Problem to work on:
Please write out as a numbered list the lines of the records starting with the line that contains "Hur länge lagras din i" and going on through the line that contains "Vi använder PostHog för insamling", with blank lines left out.

Information provided:
####

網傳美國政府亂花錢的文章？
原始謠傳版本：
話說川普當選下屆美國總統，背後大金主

####

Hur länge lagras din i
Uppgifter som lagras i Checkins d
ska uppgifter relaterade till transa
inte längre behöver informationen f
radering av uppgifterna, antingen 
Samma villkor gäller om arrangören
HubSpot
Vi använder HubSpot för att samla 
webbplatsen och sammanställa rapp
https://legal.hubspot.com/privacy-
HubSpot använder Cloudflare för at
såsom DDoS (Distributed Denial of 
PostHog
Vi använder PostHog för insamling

####

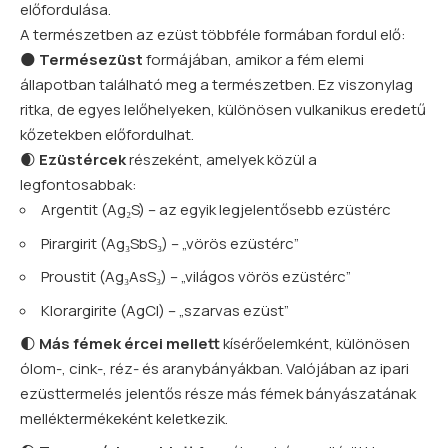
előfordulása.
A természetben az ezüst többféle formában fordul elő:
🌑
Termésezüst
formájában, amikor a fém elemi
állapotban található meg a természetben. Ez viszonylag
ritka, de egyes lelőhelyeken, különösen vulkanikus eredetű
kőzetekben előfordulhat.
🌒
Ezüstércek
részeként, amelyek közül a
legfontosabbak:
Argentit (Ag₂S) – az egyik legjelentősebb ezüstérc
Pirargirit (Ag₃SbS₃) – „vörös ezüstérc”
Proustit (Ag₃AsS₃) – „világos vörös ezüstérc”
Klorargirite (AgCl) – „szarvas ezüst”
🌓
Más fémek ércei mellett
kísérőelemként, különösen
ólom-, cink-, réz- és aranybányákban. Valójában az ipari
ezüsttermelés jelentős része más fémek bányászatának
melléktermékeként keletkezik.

####

Written reply:
1. Hur länge lagras din i
2. Uppgifter som lagras i Checkins d
3. ska uppgifter relaterade till transa
4. inte längre behöver informationen f
5. radering av uppgifterna, antingen 
6. Samma villkor gäller om arrangören
7. HubSpot
8. Vi använder HubSpot för att samla 
9. webbplatsen och sammanställa rapp
10. https://legal.hubspot.com/privacy-
11. HubSpot använder Cloudflare för at
12. såsom DDoS (Distributed Denial of 
13. PostHog
14. Vi använder PostHog för insamling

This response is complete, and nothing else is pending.